*Task requirements*
Please give the lines below again exactly as they stand, from the one that contains "Peroxidase AffiniPure® F(ab')₂ Fragment" up to and including the one that contains "equipped to monitor", leaving all pictures out.

BEGIN Provided material

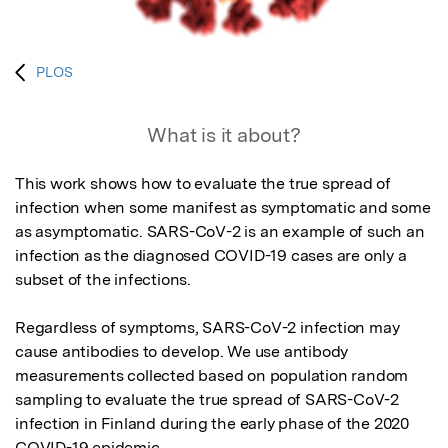
PLOS
What is it about?
This work shows how to evaluate the true spread of 
infection when some manifest as symptomatic and some 
as asymptomatic. SARS-CoV-2 is an example of such an 
infection as the diagnosed COVID-19 cases are only a 
subset of the infections. 

Regardless of symptoms, SARS-CoV-2 infection may 
cause antibodies to develop. We use antibody 
measurements collected based on population random 
sampling to evaluate the true spread of SARS-CoV-2 
infection in Finland during the early phase of the 2020 
COVID-19 epidemic.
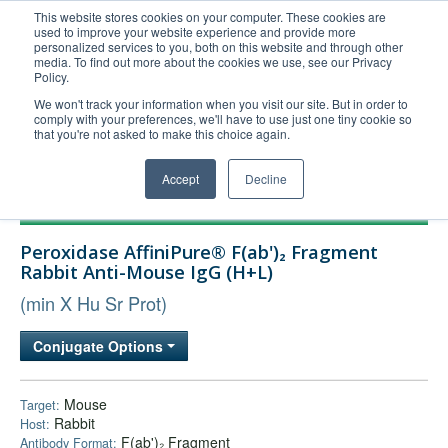
This website stores cookies on your computer. These cookies are
used to improve your website experience and provide more
United+States
personalized services to you, both on this website and through other
media. To find out more about the cookies we use, see our Privacy
800-367-5296
Policy.
Login/Register
We won't track your information when you visit our site. But in order to
comply with your preferences, we'll have to use just one tiny cookie so
Order Upload
that you're not asked to make this choice again.
Accept
Decline
Products
Peroxidase AffiniPure® F(ab')₂ Fragment
Technical Support
Rabbit Anti-Mouse IgG (H+L)
FAQs
(min X Hu Sr Prot)
Company
Conjugate Options
Bulk Service
Mouse
Target:
Rabbit
Host:
F(ab')₂ Fragment
Antibody Format:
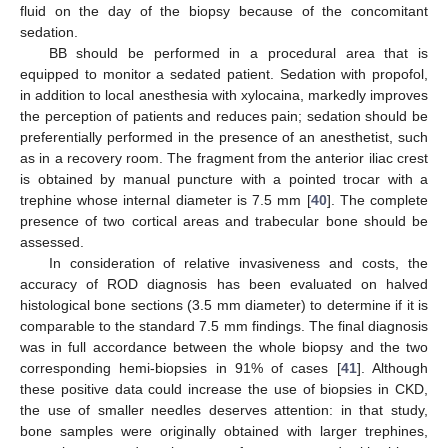
fluid on the day of the biopsy because of the concomitant
sedation.
BB should be performed in a procedural area that is
equipped to monitor a sedated patient. Sedation with propofol,
in addition to local anesthesia with xylocaina, markedly improves
the perception of patients and reduces pain; sedation should be
preferentially performed in the presence of an anesthetist, such
as in a recovery room. The fragment from the anterior iliac crest
is obtained by manual puncture with a pointed trocar with a
trephine whose internal diameter is 7.5 mm [
40
]. The complete
presence of two cortical areas and trabecular bone should be
assessed.
In consideration of relative invasiveness and costs, the
accuracy of ROD diagnosis has been evaluated on halved
histological bone sections (3.5 mm diameter) to determine if it is
comparable to the standard 7.5 mm findings. The final diagnosis
was in full accordance between the whole biopsy and the two
corresponding hemi-biopsies in 91% of cases [
41
]. Although
these positive data could increase the use of biopsies in CKD,
the use of smaller needles deserves attention: in that study,
bone samples were originally obtained with larger trephines,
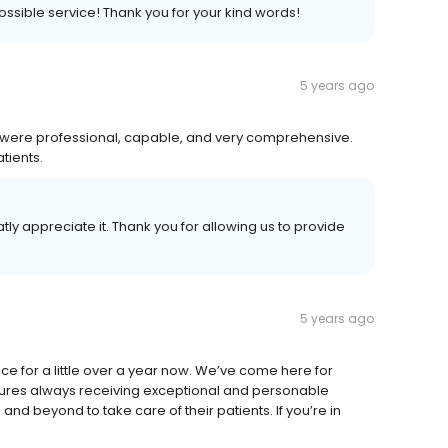
possible service! Thank you for your kind words!
5 years ago
an were professional, capable, and very comprehensive.
tients.
tly appreciate it. Thank you for allowing us to provide
5 years ago
ce for a little over a year now. We’ve come here for
edures always receiving exceptional and personable
d beyond to take care of their patients. If you’re in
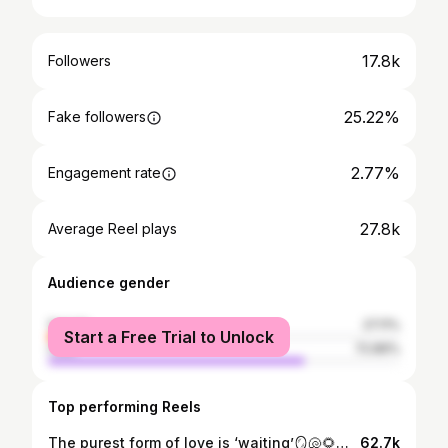
17.8k
Followers
25.22%
Fake followers
2.77%
Engagement rate
27.8k
Average Reel plays
Audience gender
female
27.11%
Start a Free Trial to Unlock
male
72.89%
Top performing Reels
The purest form of love is ‘waiting’🪞🐚🌻🤍 #love #saree #trending #foryou #explorepage #ethnic #sad #lovequotes #waiting #viral #reelsinstagram
62.7k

END Provided material

*Answer to this task*
Peroxidase AffiniPure® F(ab')₂ Fragment
Technical Support
Rabbit Anti-Mouse IgG (H+L)
FAQs
(min X Hu Sr Prot)
Company
Conjugate Options
Bulk Service
Mouse
Target:
Rabbit
Host:
F(ab')₂ Fragment
Antibody Format:
fluid on the day of the biopsy because of the concomitant
sedation.
BB should be performed in a procedural area that is
equipped to monitor a sedated patient. Sedation with propofol,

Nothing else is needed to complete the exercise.